ANSA/MAURIZIO DEGL INNOCENTI

L’italiana Paola Antonelli dirige il Moma di New York e negli Usa nessuno ha protestato…

Qualche mese fa una studiosa italiana, Paola Antonelli, è stata nominata direttrice della Ricerca e Sviluppo al Moma di New York. Ovviamente negli Stati Uniti nessuno ha protestato perché non si trattava di una americana. In nessun paese del mondo si fa polemica perché la direzione di un museo o di qualunque istituzione culturale o scientifica viene affidata a uno “straniero”. Nell’era della globalizzazione fa ridere.
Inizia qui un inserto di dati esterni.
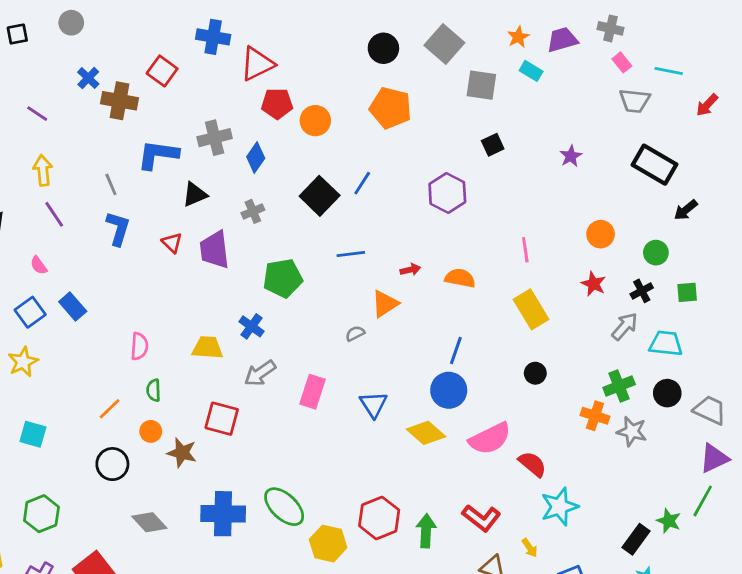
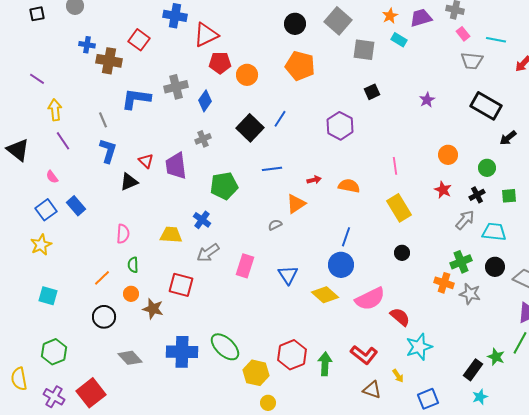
blue cross: (88, 78) -> (87, 45), turned -35
purple line: (37, 114) -> (37, 79), moved
black triangle: (195, 194) -> (129, 182), moved

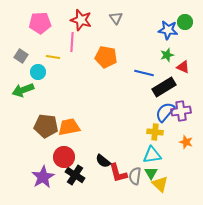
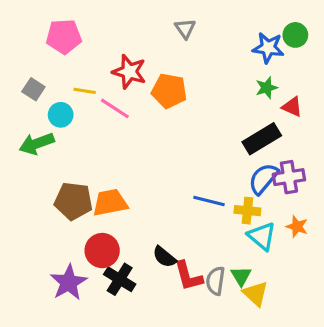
red star: (81, 20) -> (129, 72), moved
pink line: (72, 42) -> (115, 108), moved, turned -60
blue line: (144, 73) -> (209, 201), moved
cyan triangle: (152, 155) -> (262, 236), moved, turned 48

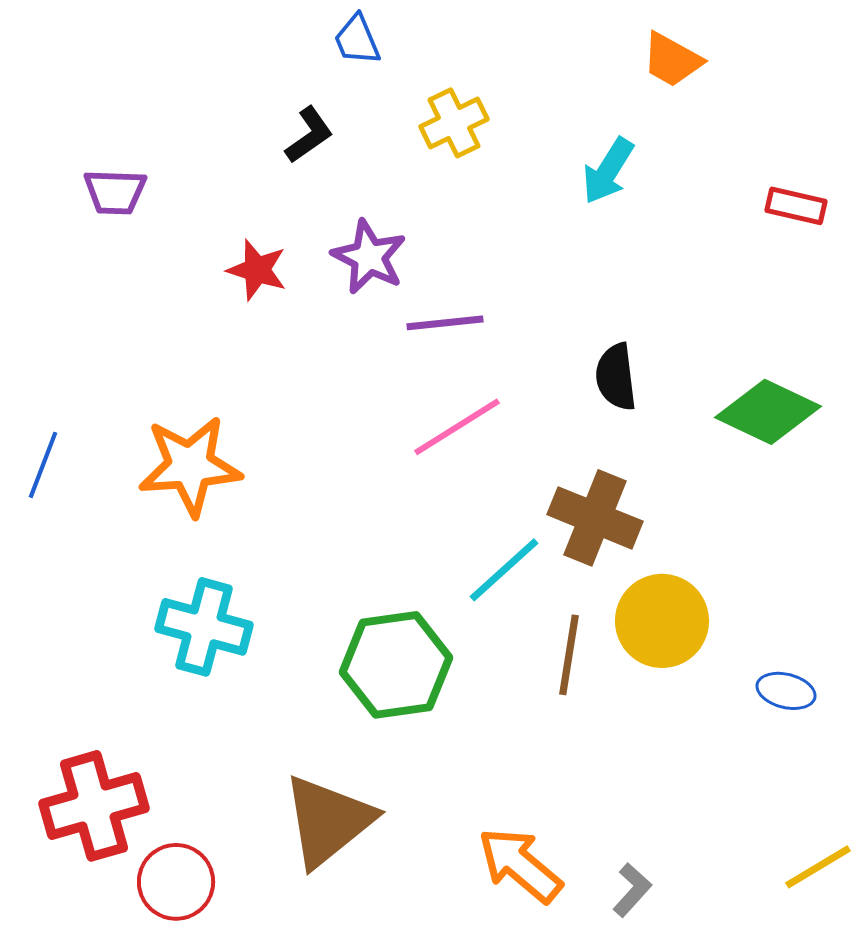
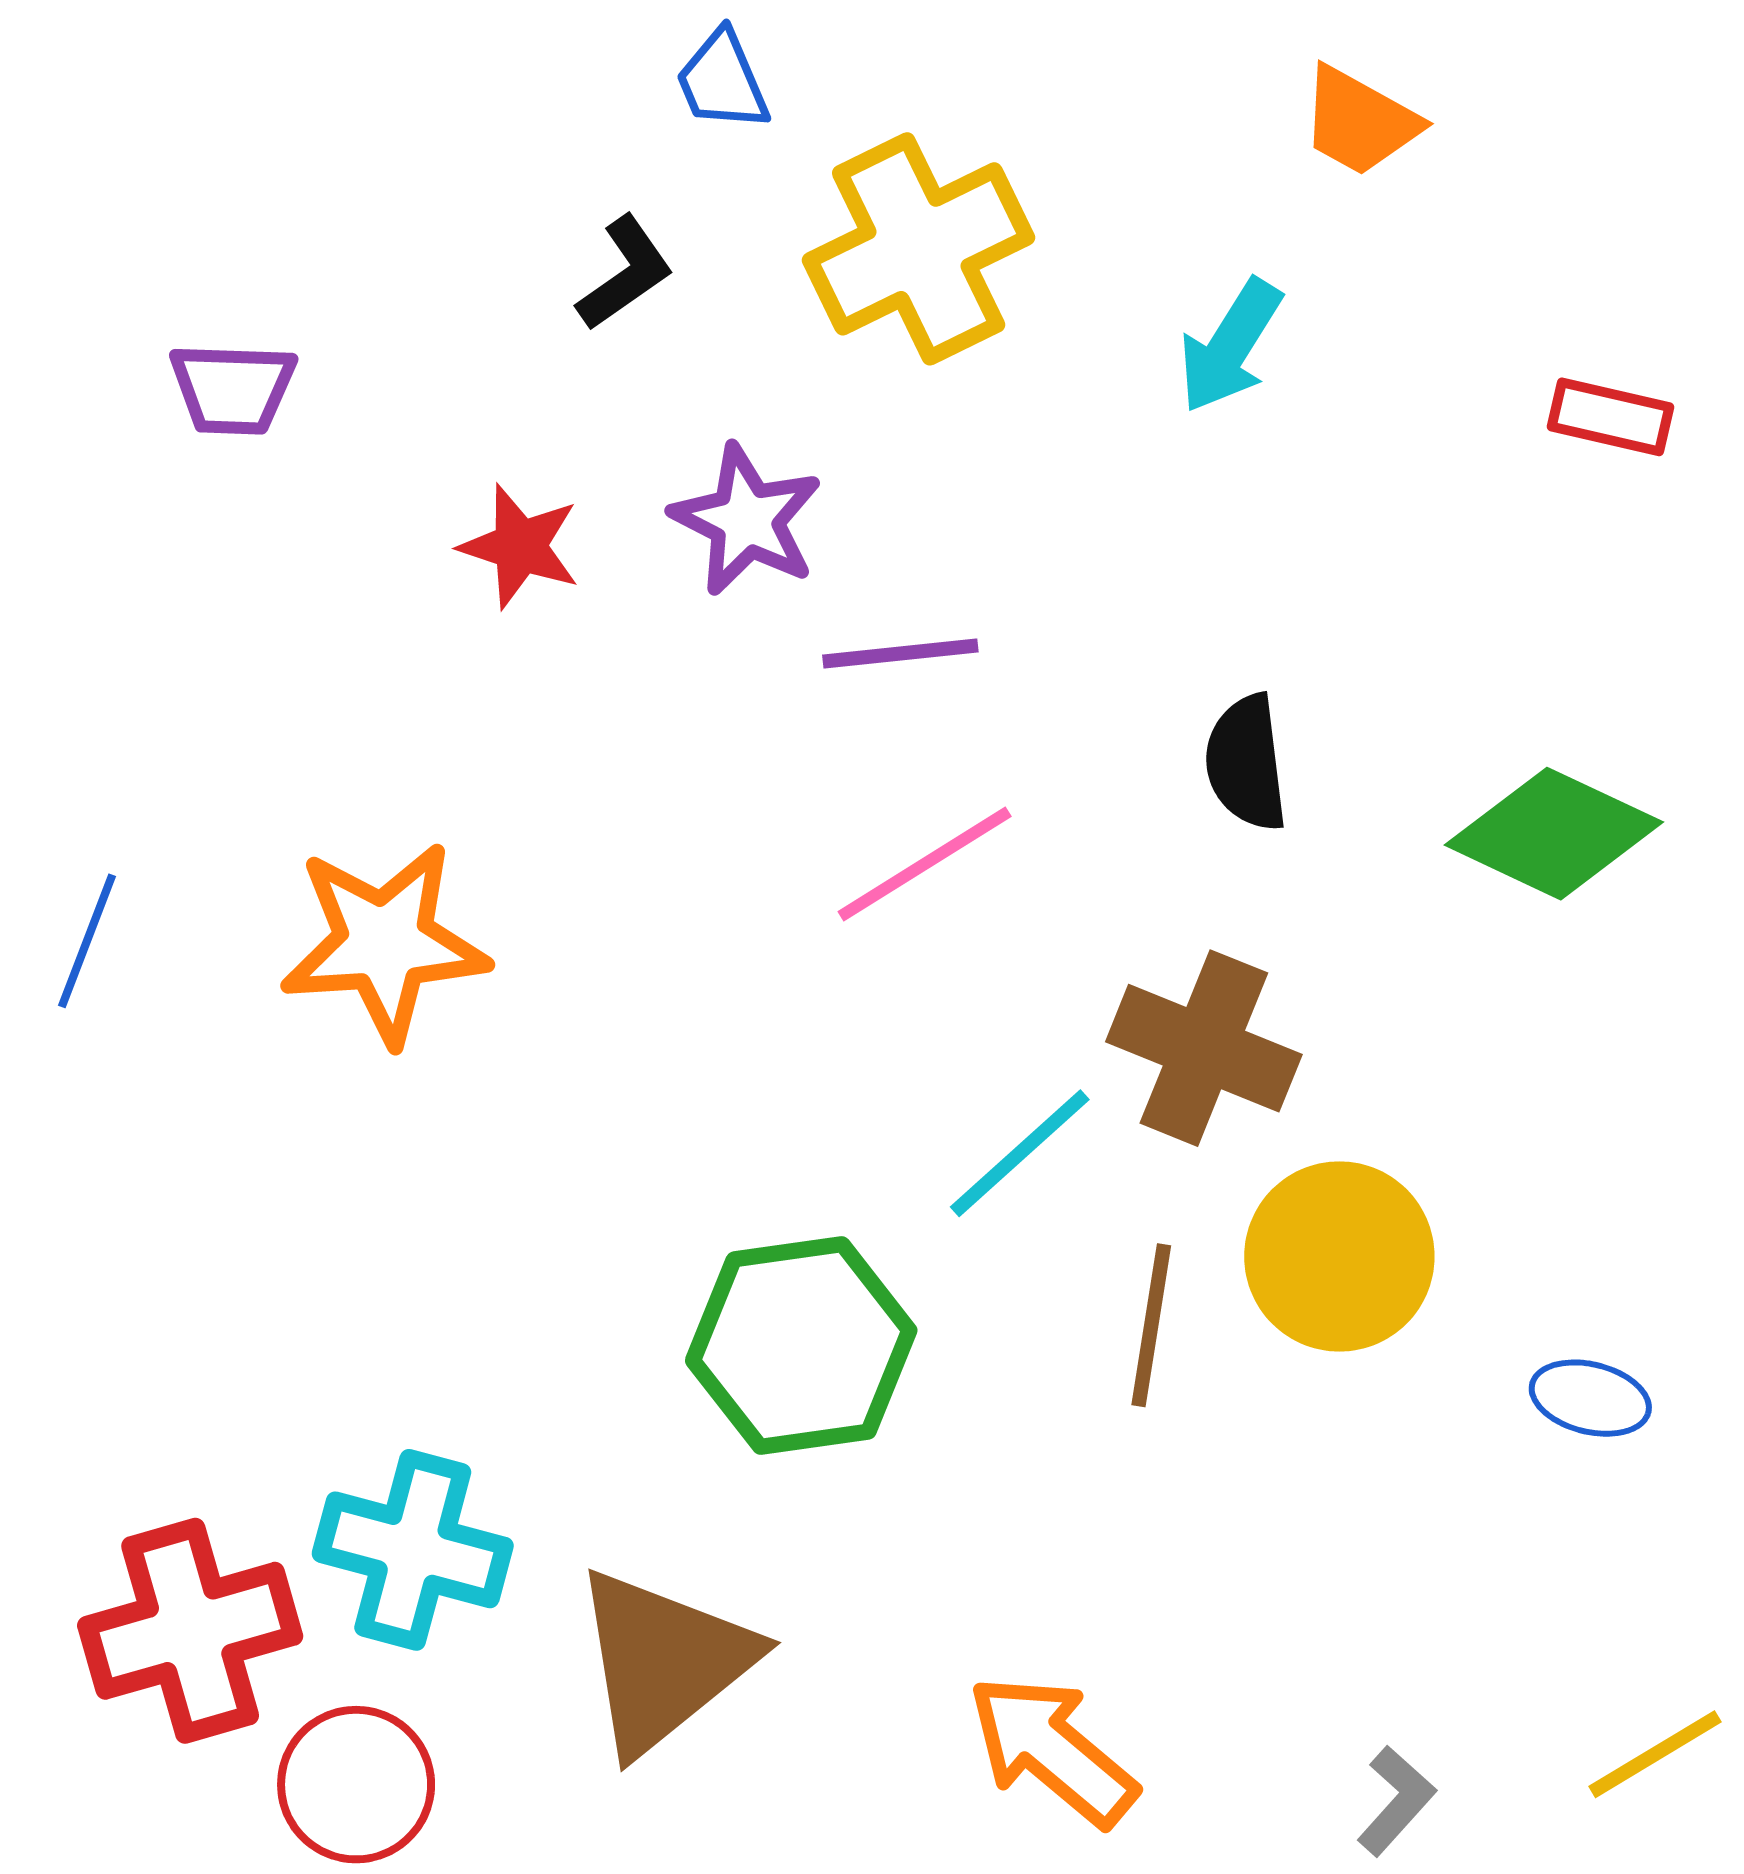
yellow cross: (454, 123) -> (919, 249), size x1.6
cyan cross: (204, 627) -> (413, 1550), moved
gray L-shape: (632, 890) -> (1396, 1801), moved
O piangere.

In Italia invece qualche intellettuale sempre in cerca di ribalte mediatiche ha trovato il tempo e la forza per scandalizzarsi della nomina di diversi direttori non italiani di importanti musei nazionali.

Come se non essere italiano fosse sinonimo di incompetenza. Come se un australiano, in quanto australiano, non potesse capire come valorizzare Brera, o un tedesco, in quanto tedesco, gli Uffizi. Ma ancora siamo a questi livelli di provincialismo?

Polemiche inutili. Conta il merito, e basta, non il passaporto. E auguri ai nuovi direttori dei musei, italiani o stranieri che siano.